When it comes to “shooting stances” I find it is much the same. You can argue pros and cons as to which is better, a Weaver stance or an Isosceles stance. Both are fine, but I prefer a fighting stance.
At Gunsite, we teach a fighting stance, with no preconceived preference as to whether or not you lock out your elbows, bend your support elbow 45 degrees or more likely, fall somewhere in between. As you will often hear us say, “We are a fighting school, not a shooting school.”
While I’ll never claim to be an expert in any aspect of firearms training, I do happen to know a little bit about the way the Fighting Stance is taught at Gunsite, as I’ve spent more than 120 hours training there in the past two years.
Here are several Gunsite instructors and a firing line of students with their takes on the Fighting Stance at taught today.

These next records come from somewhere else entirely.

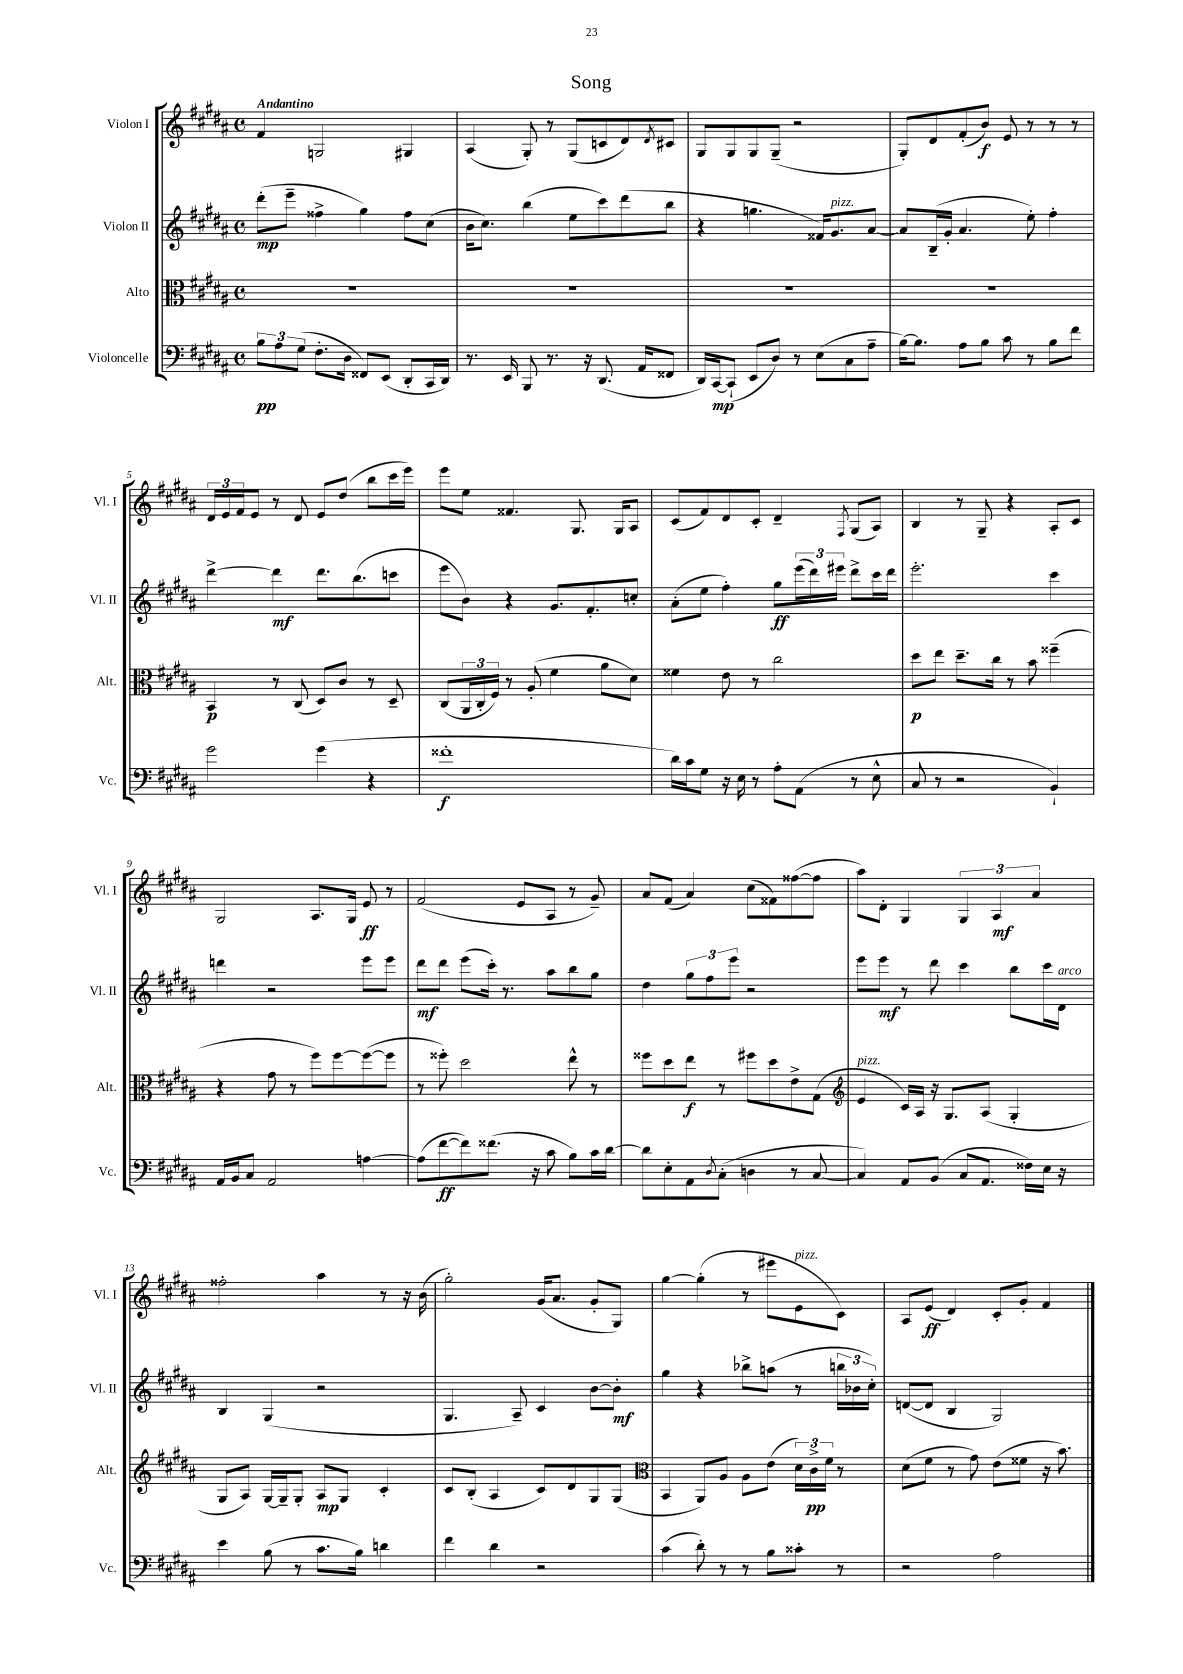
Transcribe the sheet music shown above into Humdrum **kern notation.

**kern	**kern	**kern	**kern
*staff4	*staff3	*staff2	*staff1
*clefF4	*clefC3	*clefG2	*clefG2
*k[f#c#g#d#a#]	*k[f#c#g#d#a#]	*k[f#c#g#d#a#]	*k[f#c#g#d#a#]
*M4/4	*M4/4	*M4/4	*M4/4
*met(c)	*met(c)	*met(c)	*met(c)
12B	1r	(8ddd#'	4f#
12A#	.	.	.
.	.	8eee~	.
(12G#	.	.	.
8.F#'	.	4ff##^	2G
16D#	.	.	.
8FF##)	.	4gg#)	.
(8EE	.	.	.
8DD#'	.	8ff##	4G#
16CC#	.	(8cc#	.
16DD#)	.	.	.
=	=	=	=
8.r	1r	16b	(4A#
.	.	8.cc#)	.
16EE	.	.	.
8BBB	.	(4bb	8G#')
8.r	.	.	8r
.	.	8ee	(8G#
16r	.	.	.
(8.DD#	.	8ccc#)	8c
.	.	(8ddd#	8d#)
16AA#	.	.	.
.	.	.	8qd#
8FF##	.	8bb	8c#
=	=	=	=
16DD#)	1r	4r	8G#
[16CC#	.	.	.
(8CC#`]	.	.	8G#
8EE	.	4.gg	8G#
8D#)	.	.	(8G#~
8r	.	.	2r
(8E	.	16f##)	.
.	.	8.g#	.
8C#	.	.	.
8A#~	.	[8a#	.
=	=	=	=
[16B)	1r	8a#]	8G#')
8.B]	.	.	.
.	.	(16B~	8d#
.	.	16g#'	.
8A#	.	4.a#	(8f#'
8B	.	.	8b)
8c#	.	.	8e
8r	.	8ee')	8r
8B	.	4ff#'	8r
8f#	.	.	8r
=	=	=	=
2g#	4BB	[4ddd#^	24d#
.	.	.	24e
.	.	.	24f#
.	.	.	8e
.	8r	4ddd#]	8r
.	(8C#	.	8d#
(4g#	8D#)	8.ddd#	8e
.	8c#	.	(8dd#
.	.	(8.bb	.
4r	8r	.	8bb
.	8D#~	8ccc	16ccc#
.	.	.	16eee)
=	=	=	=
1f##'	(8C#	8eee	8eee
.	24AA#	8b)	8ee
.	24C#'	.	.
.	24F#)	.	.
.	8r	4r	4.f##
.	(8A#'	.	.
.	4f#	8.g#	.
.	.	.	8.G#
.	.	8.f#'	.
.	8a#	.	.
.	.	.	16G#
.	8d#)	8cc'	8A#
=	=	=	=
16d#)	4f##	(8a#'	(8c#
16c#	.	.	.
8G#	.	8ee	8f#)
16r	8e	4ff#')	8d#
16E	.	.	.
8r	8r	.	8c#'
8A#'	2cc#	8gg#	4d#~
(8AA#	.	(24eee	.
.	.	24ddd#)	.
.	.	24eee#	.
.	.	.	8qF#
8r	.	8ddd#^	(8G#
8E^^	.	16ccc#	8A#)
.	.	16ddd#	.
=	=	=	=
8C#	8dd#	2.eee'	4B
8r	8ee	.	.
2r	8.dd#~	.	8r
.	.	.	8G#~
.	16cc#	.	.
.	8r	.	4r
.	8b	.	.
4BB`)	(4ff##~	4ccc#	8A#'
.	.	.	8c#
=	=	=	=
16AA#	4r	4ddd	2G#
16BB	.	.	.
8C#	.	.	.
2AA#	8g#	2r	.
.	8r	.	.
.	8ff#)	.	8.A#
.	[8ff#	.	.
.	.	.	16G#
[4A	(8ff#_	8eee	8e
.	8ff#]	8eee	8r
=	=	=	=
(8A]	8r	8ddd#	(2f#
[8f#	8ff##')	8ddd#	.
8f#])	2dd#	(8eee	.
(8.f##	.	16ccc#')	.
.	.	8.r	.
.	.	.	8e
16r	.	.	.
8c#	.	8aa#	8A#
8B)	8ee^^	8bb	8r
16c#	8r	8gg#	8g#~)
[16d#	.	.	.
=	=	=	=
8d#]	8ff##	4dd#	8a#
8E'	8dd#	.	(8f#
8AA#	8ee	12gg#	4a#)
.	.	12ff#	.
8qD#	.	.	.
(8C#'	8r	.	.
.	.	12eee	.
4D	8ff#	2r	(8cc#
.	8dd#	.	8f##)
8r	8e^	.	([8ff##
[8C#	(8G#	.	8ff##]
=	=	=	=
*	*clefG2	*	*
4C#])	4e	8eee	8aa#)
.	.	8eee	8d#'
8AA#	16c#)	8r	4G#
.	16A#	.	.
(8BB	16r	8ddd#	.
.	8.G#	.	.
8C#	.	4ccc#	6G#
8.AA#	(8A#	.	.
.	.	.	6A#
.	4G#'	8bb	.
16F##)	.	.	.
.	.	.	6a#
16E	.	16ccc#	.
16r	.	16d#	.
=	=	=	=
4e	8G#	4B	2ff##'
.	8A#)	.	.
(8B	[16G#	(4G#	.
.	16G#~]	.	.
8r	8G#'	.	.
8.c#	8A#	2r	4aa#
.	8G#	.	.
16B)	.	.	.
4d	4c#'	.	8r
.	.	.	16r
.	.	.	(16b
=	=	=	=
4f#	8c#	4.G#	2gg#')
.	(8B'	.	.
4d#	4A#	.	.
.	.	8A#~)	.
2r	8c#)	4c#	(16g#
.	.	.	8.a#
.	8d#	.	.
.	8G#	[8b	8g#'
.	(8G#	8b']	8G#)
=	=	=	=
*	*clefC3	*	*
(4c#	4BB	4gg#	[4gg#
8d#')	8AA#)	4r	(4gg#']
8r	8A#	.	.
8r	8A#	8bb-^	8r
8B	(8e	(8aa	8eee#
8c##'	24d#)	8r	8e
.	24c#^	.	.
.	24f#	.	.
8r	8r	24bb	8c#)
.	.	24b-	.
.	.	24cc#')	.
=	=	=	=
2r	(8d#	([8d	8A#
.	8f#	8d]	(8e
.	8r	4B	4d#)
.	8g#)	.	.
2A#	(8e	2G#)	8c#'
.	8f##	.	8g#'
.	16r	.	4f#
.	8.b)	.	.
==	==	==	==
*-	*-	*-	*-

I will note that many still consider this a variation of the Weaver Stance.
Now here are several photos of Gunsite students in their versions of a Fighting or modern Weaver stance.
You’ll note that the exaggerated bladed stance and perfectly upright position that Pincus has his model demonstrate doesn’t look anything at all like the Fighting Stance or modern Weaver as taught by instructors and emulated by students at Gunsite.
So what really defines the Fighting Stance, or modern Weaver?
Take it away again, Dave Starin.
- Balance is essential as it is required for everything we do, (except falling). In order to effectively defend yourself, or a loved one, you need to remain balanced in order to perform. Whether you are moving out of the way, delivering a punch, swinging a club or need to fire accurate shots, balance is a key component. Balance allows us to move quickly and efficiently.
- Your stance should provide you a stable platform from which to fight/shoot. Being stable allows us to block or deflect an attack or be solid enough to keep the sights aligned while shooting. Good stability is also required to control or manage recoil effectively, a must for quick and accurate follow up shots.
- Your ability to move quickly in any direction without preparatory movements can be critical to your survival. Balance and stability are required for good mobility. If we are off balance it is difficult or impossible to move quickly while maintaining control and coordination. Without a stable platform, moving quickly likely results in a loss of balance or traction.
It’s the “push-pull” isometric tension between hands which tames recoil… and which Pincus asserts doesn’t work.
The reality of the matter is that the “push-pull” that defines the Weaver and which is used in the Fighting Stance I’ve been taught is still taught today for a very simple reason: it works effectively in real gunfights for recoil management and gun control. It also leaves people in a much better fighting position if you have to go “hands on.” The isosceles, while good for competition target shooting, doesn’t give you good front-to-back stability, and can leave a shooter on his back in a real-world fight.
You’ll note that none of the students nor the instructors are deeply bladed at a 45 degree angle. You’ll also note that their footwork varies widely; most students have their support-side leg slightly forward, some have them nearly even, and a few of us (myself and at least one Gunsite instructor) sometimes have our gun-side leg forward. You’ll also note that both toes of the shooters also point at the target, not both off at an angle as they are in Pincus’s video.
The body of a Fighting Stance or modern Weaver shooter is not rigidly straight up and down as demonstrated by Pincus’s model, but is balanced. Depending on the practitioner, there may be varying degrees of forward lean.
The bastardized “Wikipedia Weaver” shown in Pincus’s video is not what people actually learn and practice, and his favored Isosceles is amusingly more of a range/competition stance than even the Weaver he misunderstands and derides.